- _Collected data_
****

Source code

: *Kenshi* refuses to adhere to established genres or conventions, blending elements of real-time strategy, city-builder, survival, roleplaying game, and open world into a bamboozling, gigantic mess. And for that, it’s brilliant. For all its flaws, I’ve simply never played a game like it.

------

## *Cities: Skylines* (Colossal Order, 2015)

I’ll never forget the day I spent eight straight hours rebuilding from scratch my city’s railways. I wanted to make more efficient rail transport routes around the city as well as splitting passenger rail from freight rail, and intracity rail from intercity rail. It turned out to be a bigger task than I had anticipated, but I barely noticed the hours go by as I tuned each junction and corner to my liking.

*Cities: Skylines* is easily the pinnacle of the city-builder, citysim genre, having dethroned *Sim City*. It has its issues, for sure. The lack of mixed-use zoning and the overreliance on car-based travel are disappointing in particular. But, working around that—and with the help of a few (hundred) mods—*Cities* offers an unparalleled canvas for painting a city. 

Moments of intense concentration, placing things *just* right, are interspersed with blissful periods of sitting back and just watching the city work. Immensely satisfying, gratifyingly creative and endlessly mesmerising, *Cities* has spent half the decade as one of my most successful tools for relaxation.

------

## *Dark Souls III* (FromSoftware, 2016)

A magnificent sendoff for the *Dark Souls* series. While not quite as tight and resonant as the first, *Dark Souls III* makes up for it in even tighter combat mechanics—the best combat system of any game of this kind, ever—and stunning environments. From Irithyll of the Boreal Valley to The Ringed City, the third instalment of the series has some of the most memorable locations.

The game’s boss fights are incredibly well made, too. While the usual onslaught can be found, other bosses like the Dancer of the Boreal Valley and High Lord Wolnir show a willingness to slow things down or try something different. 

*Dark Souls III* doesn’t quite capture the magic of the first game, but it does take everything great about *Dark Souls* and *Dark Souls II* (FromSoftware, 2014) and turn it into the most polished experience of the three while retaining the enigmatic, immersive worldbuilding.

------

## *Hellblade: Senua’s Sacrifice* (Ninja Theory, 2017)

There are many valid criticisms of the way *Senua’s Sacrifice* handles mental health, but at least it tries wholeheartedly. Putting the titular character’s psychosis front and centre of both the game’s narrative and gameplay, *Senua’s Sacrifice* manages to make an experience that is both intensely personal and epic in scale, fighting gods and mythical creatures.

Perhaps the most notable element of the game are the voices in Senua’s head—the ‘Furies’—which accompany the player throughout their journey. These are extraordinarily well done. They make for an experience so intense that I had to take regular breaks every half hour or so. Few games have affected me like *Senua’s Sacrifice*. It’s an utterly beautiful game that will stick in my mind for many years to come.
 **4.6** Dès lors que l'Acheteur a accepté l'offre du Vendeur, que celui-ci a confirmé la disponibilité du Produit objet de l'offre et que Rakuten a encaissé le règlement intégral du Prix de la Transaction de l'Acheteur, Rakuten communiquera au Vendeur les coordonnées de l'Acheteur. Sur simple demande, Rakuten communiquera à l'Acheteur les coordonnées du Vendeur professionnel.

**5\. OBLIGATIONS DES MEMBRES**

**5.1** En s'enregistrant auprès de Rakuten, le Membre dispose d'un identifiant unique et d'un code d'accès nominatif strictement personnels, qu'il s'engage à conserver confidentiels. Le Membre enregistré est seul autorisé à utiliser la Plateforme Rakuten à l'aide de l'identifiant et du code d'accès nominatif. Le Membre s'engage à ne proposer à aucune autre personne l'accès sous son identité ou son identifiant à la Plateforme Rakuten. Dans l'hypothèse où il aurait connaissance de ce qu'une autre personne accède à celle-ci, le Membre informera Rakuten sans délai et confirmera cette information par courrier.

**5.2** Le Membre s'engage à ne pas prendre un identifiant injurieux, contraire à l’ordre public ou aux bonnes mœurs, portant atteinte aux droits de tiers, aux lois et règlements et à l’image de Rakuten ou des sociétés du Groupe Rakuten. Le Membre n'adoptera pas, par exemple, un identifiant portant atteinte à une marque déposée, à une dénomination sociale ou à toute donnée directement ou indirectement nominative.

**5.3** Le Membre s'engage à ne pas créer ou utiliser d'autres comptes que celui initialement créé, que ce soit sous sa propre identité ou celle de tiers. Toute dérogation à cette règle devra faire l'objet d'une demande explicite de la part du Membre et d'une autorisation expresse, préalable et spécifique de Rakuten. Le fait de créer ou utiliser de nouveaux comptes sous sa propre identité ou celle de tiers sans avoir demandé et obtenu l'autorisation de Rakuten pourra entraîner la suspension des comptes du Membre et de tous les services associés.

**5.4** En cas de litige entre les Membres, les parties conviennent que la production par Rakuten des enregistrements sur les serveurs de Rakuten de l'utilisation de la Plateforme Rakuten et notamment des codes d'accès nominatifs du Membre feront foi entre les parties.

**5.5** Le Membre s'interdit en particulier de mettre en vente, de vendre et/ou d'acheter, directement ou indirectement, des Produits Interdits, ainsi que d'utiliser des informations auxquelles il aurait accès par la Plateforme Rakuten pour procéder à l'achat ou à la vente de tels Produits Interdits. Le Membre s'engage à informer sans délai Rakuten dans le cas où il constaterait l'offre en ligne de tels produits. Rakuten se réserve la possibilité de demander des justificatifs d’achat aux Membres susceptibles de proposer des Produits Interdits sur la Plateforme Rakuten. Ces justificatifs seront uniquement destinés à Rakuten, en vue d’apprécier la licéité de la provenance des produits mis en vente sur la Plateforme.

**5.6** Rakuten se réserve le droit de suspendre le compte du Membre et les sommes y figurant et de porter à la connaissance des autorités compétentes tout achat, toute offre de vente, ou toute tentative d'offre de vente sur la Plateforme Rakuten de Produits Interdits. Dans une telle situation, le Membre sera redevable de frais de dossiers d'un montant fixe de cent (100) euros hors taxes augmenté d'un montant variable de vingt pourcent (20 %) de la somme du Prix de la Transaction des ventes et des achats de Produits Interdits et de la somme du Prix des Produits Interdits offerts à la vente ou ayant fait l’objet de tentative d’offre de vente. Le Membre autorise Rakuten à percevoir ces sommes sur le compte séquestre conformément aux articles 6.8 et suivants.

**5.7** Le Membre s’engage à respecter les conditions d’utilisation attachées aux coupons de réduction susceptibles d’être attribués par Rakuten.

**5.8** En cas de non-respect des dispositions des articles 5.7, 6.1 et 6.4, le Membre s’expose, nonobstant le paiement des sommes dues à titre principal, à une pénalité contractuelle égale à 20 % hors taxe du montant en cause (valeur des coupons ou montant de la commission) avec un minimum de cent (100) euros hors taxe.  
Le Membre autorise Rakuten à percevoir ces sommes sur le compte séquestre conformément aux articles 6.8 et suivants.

****

Reproduce all of the material above word for word, without changing a single character.

- _Solution for this exercise_
Source code

: *Kenshi* refuses to adhere to established genres or conventions, blending elements of real-time strategy, city-builder, survival, roleplaying game, and open world into a bamboozling, gigantic mess. And for that, it’s brilliant. For all its flaws, I’ve simply never played a game like it.

------

## *Cities: Skylines* (Colossal Order, 2015)

I’ll never forget the day I spent eight straight hours rebuilding from scratch my city’s railways. I wanted to make more efficient rail transport routes around the city as well as splitting passenger rail from freight rail, and intracity rail from intercity rail. It turned out to be a bigger task than I had anticipated, but I barely noticed the hours go by as I tuned each junction and corner to my liking.

*Cities: Skylines* is easily the pinnacle of the city-builder, citysim genre, having dethroned *Sim City*. It has its issues, for sure. The lack of mixed-use zoning and the overreliance on car-based travel are disappointing in particular. But, working around that—and with the help of a few (hundred) mods—*Cities* offers an unparalleled canvas for painting a city. 

Moments of intense concentration, placing things *just* right, are interspersed with blissful periods of sitting back and just watching the city work. Immensely satisfying, gratifyingly creative and endlessly mesmerising, *Cities* has spent half the decade as one of my most successful tools for relaxation.

------

## *Dark Souls III* (FromSoftware, 2016)

A magnificent sendoff for the *Dark Souls* series. While not quite as tight and resonant as the first, *Dark Souls III* makes up for it in even tighter combat mechanics—the best combat system of any game of this kind, ever—and stunning environments. From Irithyll of the Boreal Valley to The Ringed City, the third instalment of the series has some of the most memorable locations.

The game’s boss fights are incredibly well made, too. While the usual onslaught can be found, other bosses like the Dancer of the Boreal Valley and High Lord Wolnir show a willingness to slow things down or try something different. 

*Dark Souls III* doesn’t quite capture the magic of the first game, but it does take everything great about *Dark Souls* and *Dark Souls II* (FromSoftware, 2014) and turn it into the most polished experience of the three while retaining the enigmatic, immersive worldbuilding.

------

## *Hellblade: Senua’s Sacrifice* (Ninja Theory, 2017)

There are many valid criticisms of the way *Senua’s Sacrifice* handles mental health, but at least it tries wholeheartedly. Putting the titular character’s psychosis front and centre of both the game’s narrative and gameplay, *Senua’s Sacrifice* manages to make an experience that is both intensely personal and epic in scale, fighting gods and mythical creatures.

Perhaps the most notable element of the game are the voices in Senua’s head—the ‘Furies’—which accompany the player throughout their journey. These are extraordinarily well done. They make for an experience so intense that I had to take regular breaks every half hour or so. Few games have affected me like *Senua’s Sacrifice*. It’s an utterly beautiful game that will stick in my mind for many years to come.
 **4.6** Dès lors que l'Acheteur a accepté l'offre du Vendeur, que celui-ci a confirmé la disponibilité du Produit objet de l'offre et que Rakuten a encaissé le règlement intégral du Prix de la Transaction de l'Acheteur, Rakuten communiquera au Vendeur les coordonnées de l'Acheteur. Sur simple demande, Rakuten communiquera à l'Acheteur les coordonnées du Vendeur professionnel.

**5\. OBLIGATIONS DES MEMBRES**

**5.1** En s'enregistrant auprès de Rakuten, le Membre dispose d'un identifiant unique et d'un code d'accès nominatif strictement personnels, qu'il s'engage à conserver confidentiels. Le Membre enregistré est seul autorisé à utiliser la Plateforme Rakuten à l'aide de l'identifiant et du code d'accès nominatif. Le Membre s'engage à ne proposer à aucune autre personne l'accès sous son identité ou son identifiant à la Plateforme Rakuten. Dans l'hypothèse où il aurait connaissance de ce qu'une autre personne accède à celle-ci, le Membre informera Rakuten sans délai et confirmera cette information par courrier.

**5.2** Le Membre s'engage à ne pas prendre un identifiant injurieux, contraire à l’ordre public ou aux bonnes mœurs, portant atteinte aux droits de tiers, aux lois et règlements et à l’image de Rakuten ou des sociétés du Groupe Rakuten. Le Membre n'adoptera pas, par exemple, un identifiant portant atteinte à une marque déposée, à une dénomination sociale ou à toute donnée directement ou indirectement nominative.

**5.3** Le Membre s'engage à ne pas créer ou utiliser d'autres comptes que celui initialement créé, que ce soit sous sa propre identité ou celle de tiers. Toute dérogation à cette règle devra faire l'objet d'une demande explicite de la part du Membre et d'une autorisation expresse, préalable et spécifique de Rakuten. Le fait de créer ou utiliser de nouveaux comptes sous sa propre identité ou celle de tiers sans avoir demandé et obtenu l'autorisation de Rakuten pourra entraîner la suspension des comptes du Membre et de tous les services associés.

**5.4** En cas de litige entre les Membres, les parties conviennent que la production par Rakuten des enregistrements sur les serveurs de Rakuten de l'utilisation de la Plateforme Rakuten et notamment des codes d'accès nominatifs du Membre feront foi entre les parties.

**5.5** Le Membre s'interdit en particulier de mettre en vente, de vendre et/ou d'acheter, directement ou indirectement, des Produits Interdits, ainsi que d'utiliser des informations auxquelles il aurait accès par la Plateforme Rakuten pour procéder à l'achat ou à la vente de tels Produits Interdits. Le Membre s'engage à informer sans délai Rakuten dans le cas où il constaterait l'offre en ligne de tels produits. Rakuten se réserve la possibilité de demander des justificatifs d’achat aux Membres susceptibles de proposer des Produits Interdits sur la Plateforme Rakuten. Ces justificatifs seront uniquement destinés à Rakuten, en vue d’apprécier la licéité de la provenance des produits mis en vente sur la Plateforme.

**5.6** Rakuten se réserve le droit de suspendre le compte du Membre et les sommes y figurant et de porter à la connaissance des autorités compétentes tout achat, toute offre de vente, ou toute tentative d'offre de vente sur la Plateforme Rakuten de Produits Interdits. Dans une telle situation, le Membre sera redevable de frais de dossiers d'un montant fixe de cent (100) euros hors taxes augmenté d'un montant variable de vingt pourcent (20 %) de la somme du Prix de la Transaction des ventes et des achats de Produits Interdits et de la somme du Prix des Produits Interdits offerts à la vente ou ayant fait l’objet de tentative d’offre de vente. Le Membre autorise Rakuten à percevoir ces sommes sur le compte séquestre conformément aux articles 6.8 et suivants.

**5.7** Le Membre s’engage à respecter les conditions d’utilisation attachées aux coupons de réduction susceptibles d’être attribués par Rakuten.

**5.8** En cas de non-respect des dispositions des articles 5.7, 6.1 et 6.4, le Membre s’expose, nonobstant le paiement des sommes dues à titre principal, à une pénalité contractuelle égale à 20 % hors taxe du montant en cause (valeur des coupons ou montant de la commission) avec un minimum de cent (100) euros hors taxe.  
Le Membre autorise Rakuten à percevoir ces sommes sur le compte séquestre conformément aux articles 6.8 et suivants.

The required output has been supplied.